2. The method of predicting points of interest based on space-time point process of claim 1, wherein: the exponential function of step (2)Is defined as:

wherein: alpha is alpha_uIs a parameter related to the user and is used for representing the historical sign-in behavior h to the target point of interest POI p for different users_mThe degree of influence of (c) is different.
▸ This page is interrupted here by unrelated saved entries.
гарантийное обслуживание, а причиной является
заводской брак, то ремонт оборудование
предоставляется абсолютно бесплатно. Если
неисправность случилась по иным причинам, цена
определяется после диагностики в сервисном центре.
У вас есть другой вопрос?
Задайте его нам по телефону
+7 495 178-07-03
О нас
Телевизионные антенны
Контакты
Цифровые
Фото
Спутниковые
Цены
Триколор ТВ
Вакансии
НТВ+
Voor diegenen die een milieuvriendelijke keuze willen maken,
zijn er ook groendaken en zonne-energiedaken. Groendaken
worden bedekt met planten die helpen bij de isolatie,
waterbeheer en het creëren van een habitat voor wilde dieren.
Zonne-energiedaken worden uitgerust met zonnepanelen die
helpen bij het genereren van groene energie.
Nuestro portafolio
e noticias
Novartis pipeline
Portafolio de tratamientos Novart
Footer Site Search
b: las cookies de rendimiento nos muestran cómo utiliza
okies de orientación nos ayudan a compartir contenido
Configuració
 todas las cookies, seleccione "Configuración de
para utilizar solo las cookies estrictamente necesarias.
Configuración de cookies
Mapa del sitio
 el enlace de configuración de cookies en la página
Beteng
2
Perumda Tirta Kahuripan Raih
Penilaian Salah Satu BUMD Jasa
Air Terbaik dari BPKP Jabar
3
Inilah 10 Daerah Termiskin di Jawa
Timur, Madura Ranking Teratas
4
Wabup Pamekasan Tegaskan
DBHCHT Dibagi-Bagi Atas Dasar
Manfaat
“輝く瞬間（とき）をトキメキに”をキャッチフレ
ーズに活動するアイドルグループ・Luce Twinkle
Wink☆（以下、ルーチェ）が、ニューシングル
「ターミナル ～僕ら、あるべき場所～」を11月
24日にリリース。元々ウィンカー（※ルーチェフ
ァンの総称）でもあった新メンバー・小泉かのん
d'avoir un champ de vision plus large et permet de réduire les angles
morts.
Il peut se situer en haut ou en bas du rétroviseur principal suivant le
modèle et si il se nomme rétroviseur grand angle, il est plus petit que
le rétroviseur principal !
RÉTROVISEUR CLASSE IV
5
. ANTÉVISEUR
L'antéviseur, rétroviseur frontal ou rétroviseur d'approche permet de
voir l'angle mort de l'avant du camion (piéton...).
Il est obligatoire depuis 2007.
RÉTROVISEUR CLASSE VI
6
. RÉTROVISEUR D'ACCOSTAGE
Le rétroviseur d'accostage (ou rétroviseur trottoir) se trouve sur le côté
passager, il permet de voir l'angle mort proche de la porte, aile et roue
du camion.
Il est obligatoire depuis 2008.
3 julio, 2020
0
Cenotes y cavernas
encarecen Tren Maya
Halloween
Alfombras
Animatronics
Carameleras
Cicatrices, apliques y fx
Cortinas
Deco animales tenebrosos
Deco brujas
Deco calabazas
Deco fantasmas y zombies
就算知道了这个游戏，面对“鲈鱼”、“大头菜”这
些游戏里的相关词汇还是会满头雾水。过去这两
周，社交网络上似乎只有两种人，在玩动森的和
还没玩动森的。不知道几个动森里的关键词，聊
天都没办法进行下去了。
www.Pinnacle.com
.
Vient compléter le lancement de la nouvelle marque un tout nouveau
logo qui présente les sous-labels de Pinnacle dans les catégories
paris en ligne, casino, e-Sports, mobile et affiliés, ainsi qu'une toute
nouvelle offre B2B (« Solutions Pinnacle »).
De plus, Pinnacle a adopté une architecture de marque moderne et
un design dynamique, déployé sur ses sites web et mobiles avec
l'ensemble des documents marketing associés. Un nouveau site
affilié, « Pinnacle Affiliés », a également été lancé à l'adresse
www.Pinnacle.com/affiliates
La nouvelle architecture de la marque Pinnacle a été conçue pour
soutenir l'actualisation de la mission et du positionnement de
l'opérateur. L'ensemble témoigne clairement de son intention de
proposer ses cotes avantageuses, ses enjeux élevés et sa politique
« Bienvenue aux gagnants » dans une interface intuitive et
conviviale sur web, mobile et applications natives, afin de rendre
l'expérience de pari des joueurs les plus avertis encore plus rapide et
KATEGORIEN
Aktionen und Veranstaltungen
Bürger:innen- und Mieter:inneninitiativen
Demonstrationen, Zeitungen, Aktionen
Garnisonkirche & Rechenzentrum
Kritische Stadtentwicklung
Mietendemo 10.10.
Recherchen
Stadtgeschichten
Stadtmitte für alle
3. The method of predicting points of interest based on space-time point process of claim 1, wherein: the spatial context distance function of step (2)

Is defined as:

wherein: beta is a_uIs a user-related parameter, the way in which the computation representing the degree of similarity between spatial contexts is personalized,

representing historical check-in points of interest POI p_hLocation context vector of

And a target point of interest (POIp)_mLocation context vector of

The euclidean distance between.

4. The method of predicting points of interest based on space-time point process of claim 1, wherein: the time context similarity function of step (2)

Is defined as:

wherein: gamma ray_uIs a user-related parameter that indicates that, for different users, the degree of influence of the temporal context is different,representing historical check-in points of interest POI p_hTemporal context vector of

With a target point of interest POI p_mTemporal context vector of

The euclidean distance between.

5. The method of predicting points of interest based on space-time point process of claim 1, wherein: step (3) the given user u_iPoint of interest POI check-in interaction sequence before time t

User u_iFor point of interest POI p_jProbability of interest

Is defined as:

6. the method of predicting points of interest based on space-time point process of claim 1, wherein: giving user u in step (5)_iHistorical interaction records and spatiotemporal context information c^sAnd c^tUser u_iFor point of interest POI p_jThe interest of (2) is defined as:

wherein: (x) log (1+ exp (x)) is a Logistic function for guaranteeing probability values

Is not negative in the sense of (1),is user u_iIn the general interest of (a) in (b),

representing the contextual interest of the user, t, c^sAnd c^tCurrent temporal, temporal context and spatial context, respectively.

7. The method of predicting points of interest based on space-time point process of claim 1, wherein: the sequence in the step (6) is calculated by adopting the following formula:

wherein: u represents a target user; p is a radical of_iE.g. P and P_i′E P is the point of interest POI in the database.